14 DAY TRIAL // Scientists analyzed the genomic features of a Peruvian parasite population and found the genetic basis for the malaria parasite resistance to a common antibiotic, which gave them new ideas on how to improve the diagnosis efficiency and treatment.
Malaria is a death-causing disease that makes over one million victims a year worldwide, and as the drug-resistant malaria egresses, there is urgency in coming up with another treatment, more efficient than simple antibiotics.
In the mid-20th century, the World Health Organization made serious efforts to eliminate the disease and managed to have significant progress, until the 1990s, when drug-resistant parasites emerged and malaria cases rose.
Elizabeth Winzeler, a researcher at the The Scripps Research Institute and her colleagues from the United States and Peru analyzed malaria-causing Plasmodium falciparum in Iquitos, a city in the Amazonian lowlands of Peru, because the disease was eradicated in the 1960s but reappeared in the 1990s.
With this study they were hoping to find out more about the genetic basis of drug resistance, so they scanned and compared variations of the P. falciparum genome isolated from 14 patients.
What they found was that the malaria parasites from Iquitos were closely related, with some parasites being almost clones of each other, e! Science News reports.
Winzeler said that this came as a surprise, as they did not expect to find such homogeneity within these parasite populations.

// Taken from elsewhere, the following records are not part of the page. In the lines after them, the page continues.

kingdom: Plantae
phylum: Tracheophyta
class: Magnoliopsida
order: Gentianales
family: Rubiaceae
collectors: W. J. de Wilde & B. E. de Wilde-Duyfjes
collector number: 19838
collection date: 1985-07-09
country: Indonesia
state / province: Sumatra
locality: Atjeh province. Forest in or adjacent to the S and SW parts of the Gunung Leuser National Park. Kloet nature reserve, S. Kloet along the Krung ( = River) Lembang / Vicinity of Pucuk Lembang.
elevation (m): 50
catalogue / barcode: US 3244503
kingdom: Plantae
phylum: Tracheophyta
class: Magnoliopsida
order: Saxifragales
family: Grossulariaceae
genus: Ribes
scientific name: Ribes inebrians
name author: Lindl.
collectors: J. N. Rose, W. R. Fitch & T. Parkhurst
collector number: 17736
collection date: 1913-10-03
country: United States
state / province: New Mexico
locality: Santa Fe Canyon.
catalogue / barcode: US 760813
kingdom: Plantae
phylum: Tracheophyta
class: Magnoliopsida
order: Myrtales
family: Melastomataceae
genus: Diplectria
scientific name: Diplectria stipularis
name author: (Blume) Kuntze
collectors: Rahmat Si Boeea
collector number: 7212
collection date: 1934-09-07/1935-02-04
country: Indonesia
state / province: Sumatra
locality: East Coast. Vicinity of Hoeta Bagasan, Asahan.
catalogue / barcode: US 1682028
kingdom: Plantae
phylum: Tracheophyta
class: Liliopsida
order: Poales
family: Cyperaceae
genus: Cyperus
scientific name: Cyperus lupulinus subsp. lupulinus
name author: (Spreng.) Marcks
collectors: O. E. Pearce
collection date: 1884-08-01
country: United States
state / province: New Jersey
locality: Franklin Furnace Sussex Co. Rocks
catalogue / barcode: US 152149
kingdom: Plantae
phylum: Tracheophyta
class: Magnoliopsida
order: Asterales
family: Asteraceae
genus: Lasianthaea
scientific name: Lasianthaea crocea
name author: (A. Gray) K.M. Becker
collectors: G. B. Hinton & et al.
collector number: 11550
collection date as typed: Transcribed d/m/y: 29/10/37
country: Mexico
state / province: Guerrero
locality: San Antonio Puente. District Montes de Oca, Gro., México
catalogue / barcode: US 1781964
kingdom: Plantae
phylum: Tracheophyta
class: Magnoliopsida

She explained that even if the similarities were high, the team managed to find a serious genetic instability in areas near the telomere - the repetitive DNA sequences that protects the ends of chromosomes.
For this reason, the tests for malaria detection which are based on finding a protein encoded by a subtelomeric gene, might miss diagnoses.
Another important finding that could alter the course of treatment for some patients is a mutation found in a non-coding RNA gene that could give resistance to the antibiotic clindamycin.
The researchers tested the Peruvian samples for clindamycin resistance and the result was positive, so the lincosamide drug commonly administered in combination with quinine to treat pregnant women and infants for malaria in Peru, has to be replaced as it can no longer be considered efficient.
“This was exciting as it was the first demonstrated case of clindamycin resistance,” said Winzeler.
“The data also show parasites could be resistant to related compounds, such as mirincamycin, that are under development.”
“Our findings emphasize the importance of placing new antimalarial compounds in the drug development pipeline,” she added, “especially compounds with novel mechanisms of actions.”